SpaceX a lancé 24 Starlink supplémentaires depuis la Californie, le 19 mai 2026, récupérant avec succès le booster B1103 dans l'Océan Pacifique
Photo Credit: SpaceX
SpaceX a lancé 24 satellites Starlink à bord d'une fusée Falcon 9 depuis la Californie le 19 mai 2026
SpaceX a effectué le mardi 19 mai 2026 son deuxième lancement de l'année destiné à son réseau Internet en pleine expansion, plaçant 24 satellites supplémentaires en orbite depuis la base des Forces spatiales de Vandenberg, en Californie.
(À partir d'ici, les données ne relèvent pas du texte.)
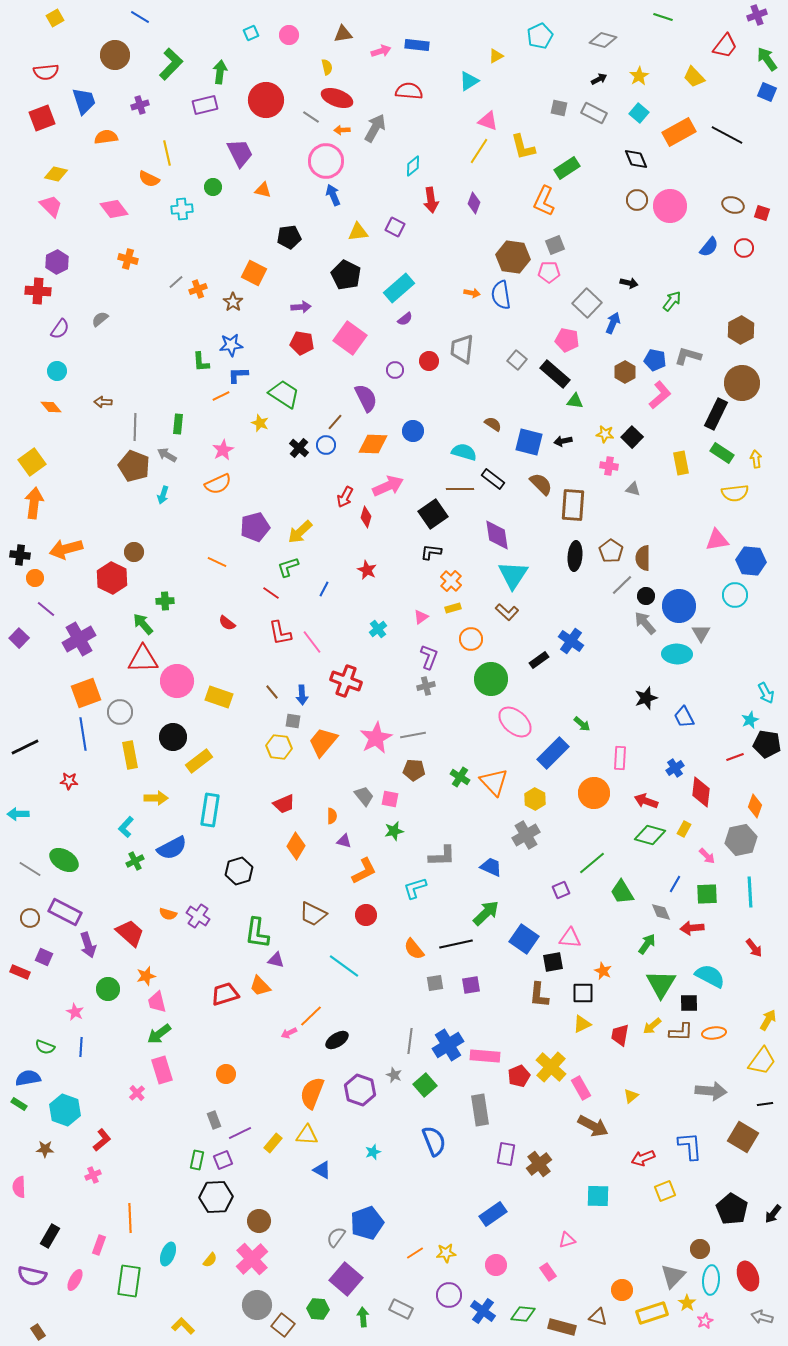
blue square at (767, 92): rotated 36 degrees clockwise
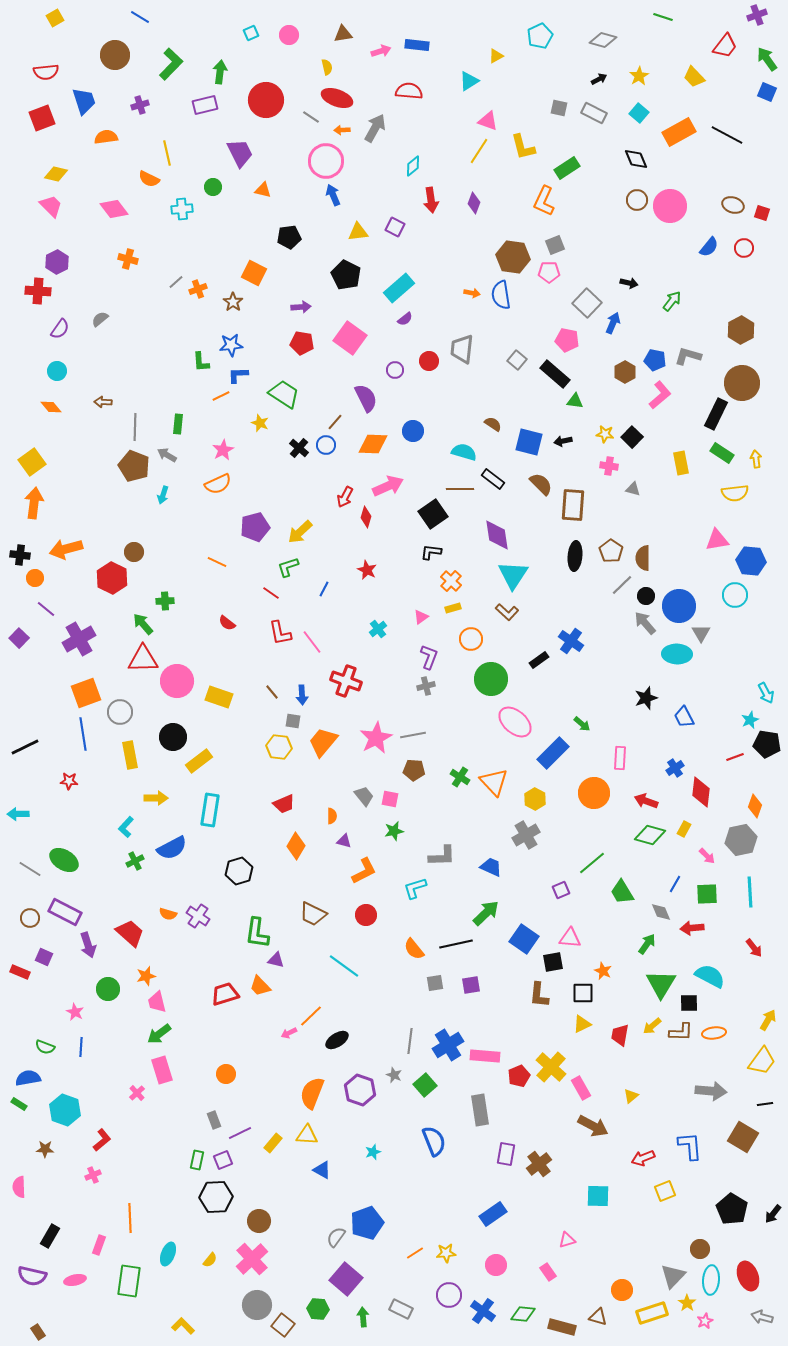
pink ellipse at (75, 1280): rotated 50 degrees clockwise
Ces satellites, appartenant au groupe 17-42, ont été propulsés en orbite à bord d'une fusée Falcon 9, laquelle a décollé depuis le complexe de lancement spatial 4 Est (Space Launch Complex 4 East) à 22 h 46 HAE. Les satellites ont atteint une orbite provisoire en moins de neuf minutes et ont été intégralement déployés en l'espace de 50 minutes.
Un propulseur chevronné réussit son atterrissage
Selon le site Space.com, c'est le propulseur B1103 qui était aux commandes de cette mission, n'ayant effectué qu'un seul vol auparavant. Après s'être élancé vers l'espace avec l'étage supérieur et sa cargaison de satellites à bord, le premier étage a exécuté avec succès sa manœuvre de rentrée atmosphérique pour atterrir directement sur le navire-drone flottant de SpaceX, baptisé « Of Course I Still Love You ». C'est précisément cette capacité à réutiliser ses fusées qui rend les missions Falcon 9 de SpaceX économiquement viables. Au lieu de mettre au rebut une fusée pouvant coûter plusieurs millions de dollars après un usage unique, SpaceX la fait atterrir et la ravitaille en carburant pour l'utiliser à de multiples reprises.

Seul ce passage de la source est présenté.